Je suis une gomme - Tatiana Lacroix

Ma vie de gomme


Me voilà dans une énorme poubelle, entourée de détritus, une peau de banane me

colle de près, des rognures d’ongle et une vieille brosse à dents sont mes

charmantes voisines.

Il ne me reste que quelques heures avant que les employés de la voirie nous

embarquent pour nous jeter tous à la fosse.

C’en est fini !

J’en profite pour revoir ma vie : je suis venue au monde dans une usine avec des

milliers d’autres gommes. Bon, pas n’importe quelle usine, Caran d’Ache quand

même !

J’ai traversé de grosses machines qui m’ont découpée, limée, lissée, emballée dans

un fin plastique, transportée dans un magasin.

Un magasin d’art et non un vulgaire supermarché. Néanmoins parquée dans un

rayon à coté de mes congénères, j’ai attendu dans cette promiscuité que quelqu’un

veuille bien m’acheter.

Mais personne, même après la rentrée des classes je me suis retrouvée dans ce

même rayon sous l’étiquette « Gomme d’art ».

Les mois ont passé. Certains passaient et me regardaient, voire me tripotaient puis

me remettaient en rayon.

Un jour cependant alors que nous n’étions plus que quelques-unes une femme

magnifique

s’est approchée de moi. Elle m’a prise dans ses mains qui sentaient la vanille et m’a

mise directement dans sa poche ! quelle surprise ! j’avais été volée !

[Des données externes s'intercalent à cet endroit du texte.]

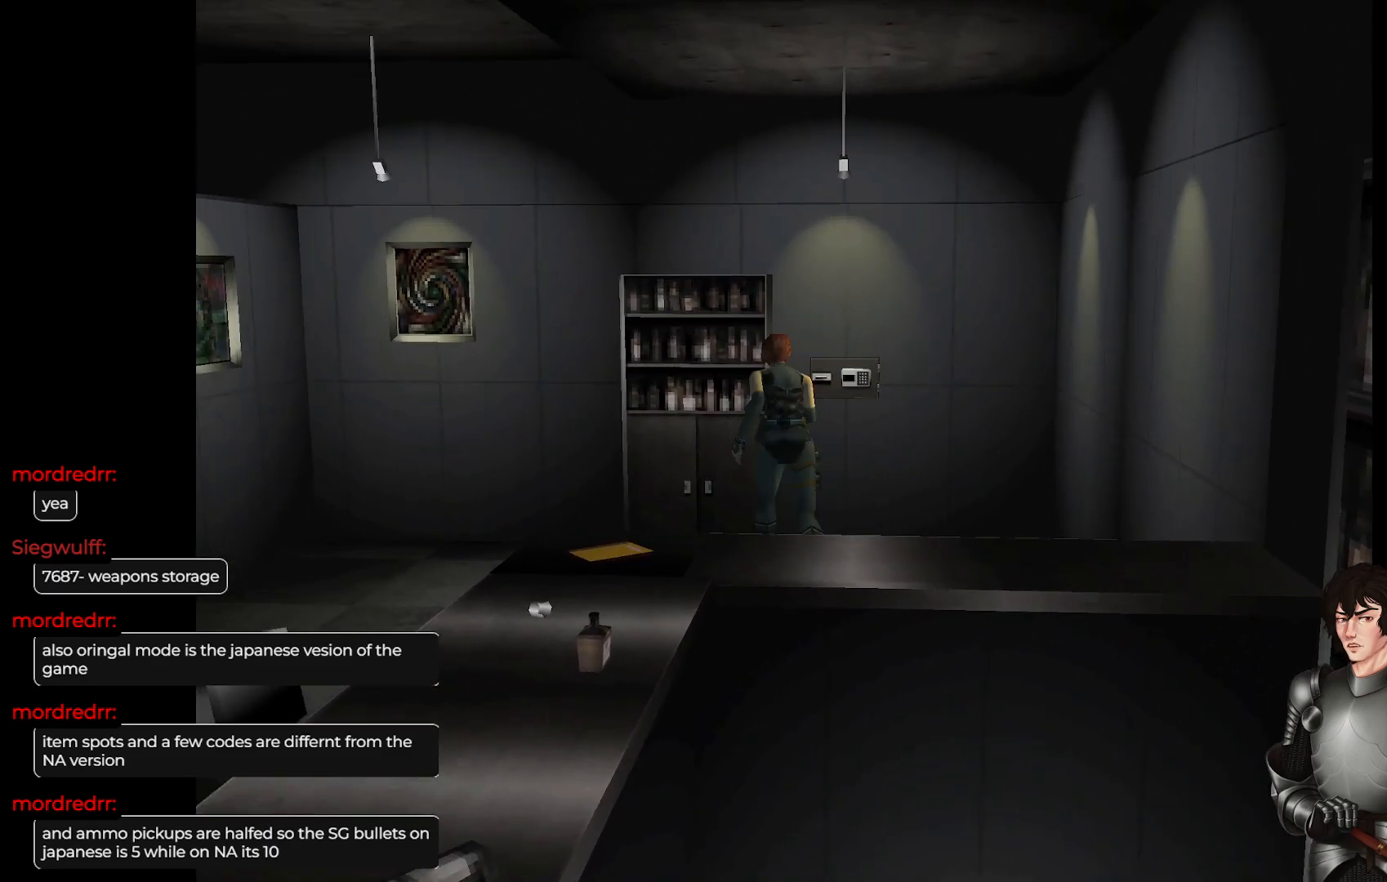
{"buttons": ["L1"], "left_stick": "up", "right_stick": "center", "events": [[50, "L1", "up"], [400, "L1", "down"], [400, "left_stick", "up"]]}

Ma nouvelle maison est magnifique, je trône sur un bureau en acajou près d’un

encrier en argent et un stylo d’or.

La pièce est grandiose, ça me change du rayon d’art. Un grand feu brûle dans l’âtre

toute la journée. Il y a des tableaux magnifiques au mur et tout est propre.

La femme vient de temps en temps dans ce bureau. Elle s’assied et sort des feuilles

immaculées d’un tiroir et écrit avec le beau stylo d’or. J’ai remarqué qu’il est incrusté

de pierres précieuses. Il se prend très au sérieux. Impossible d’engager la

conversation avec lui, nous ne sommes pas du même monde. Je n’ai pas réussi

encore à voir sa marque de naissance.

Le temps passe. Je vais bien. La femme ne m’utilise jamais. Elle semble ne faire

aucune rature ni faute. Tant mieux pour moi. Je suis toujours neuve, belle et pure.

Un jour, un enfant entre dans le bureau en cachette certainement car il se retournait

souvent pour contrôler que personne ne le suivait. Il regarda les livres puis le bureau.

Et là, horreur ! il me prit et me cacha dans sa poche ! Enlevée une deuxième fois !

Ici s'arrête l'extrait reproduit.